**WHAT THIS TASK INVOLVES:**
Copy everything from "om Kenan Kodro" down to "hopper Club Zürich" in the entries below, swapping "august" for "August" and changing nothing else.

**INPUT RECORDS:**
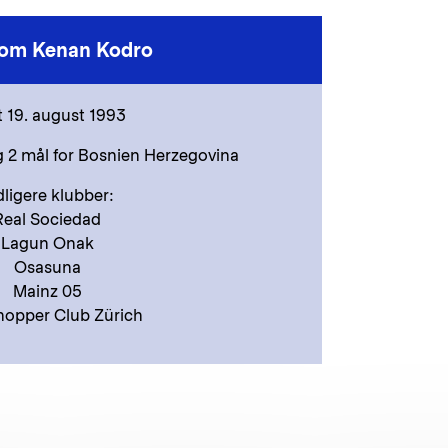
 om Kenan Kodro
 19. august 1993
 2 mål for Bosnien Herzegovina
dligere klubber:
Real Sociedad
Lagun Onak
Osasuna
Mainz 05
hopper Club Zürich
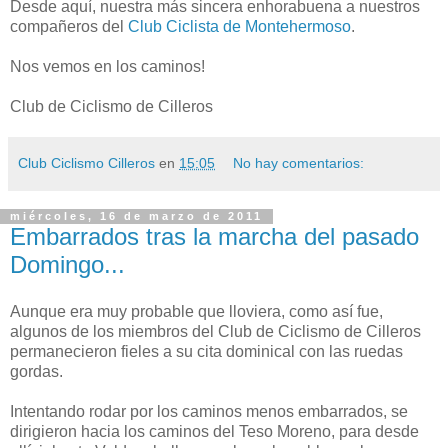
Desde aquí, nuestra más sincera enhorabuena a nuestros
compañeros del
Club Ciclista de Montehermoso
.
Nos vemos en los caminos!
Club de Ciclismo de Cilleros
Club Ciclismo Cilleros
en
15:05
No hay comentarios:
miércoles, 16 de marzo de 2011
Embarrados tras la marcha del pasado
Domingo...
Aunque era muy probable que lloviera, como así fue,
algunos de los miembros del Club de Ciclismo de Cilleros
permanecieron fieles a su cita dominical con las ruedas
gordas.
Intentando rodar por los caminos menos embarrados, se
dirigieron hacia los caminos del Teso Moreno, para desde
...
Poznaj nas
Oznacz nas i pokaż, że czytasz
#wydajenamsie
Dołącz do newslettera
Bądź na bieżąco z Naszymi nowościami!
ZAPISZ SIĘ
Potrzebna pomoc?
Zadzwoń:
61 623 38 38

**TASK ANSWER:**
 om Kenan Kodro
 19. August 1993
 2 mål for Bosnien Herzegovina
dligere klubber:
Real Sociedad
Lagun Onak
Osasuna
Mainz 05
hopper Club Zürich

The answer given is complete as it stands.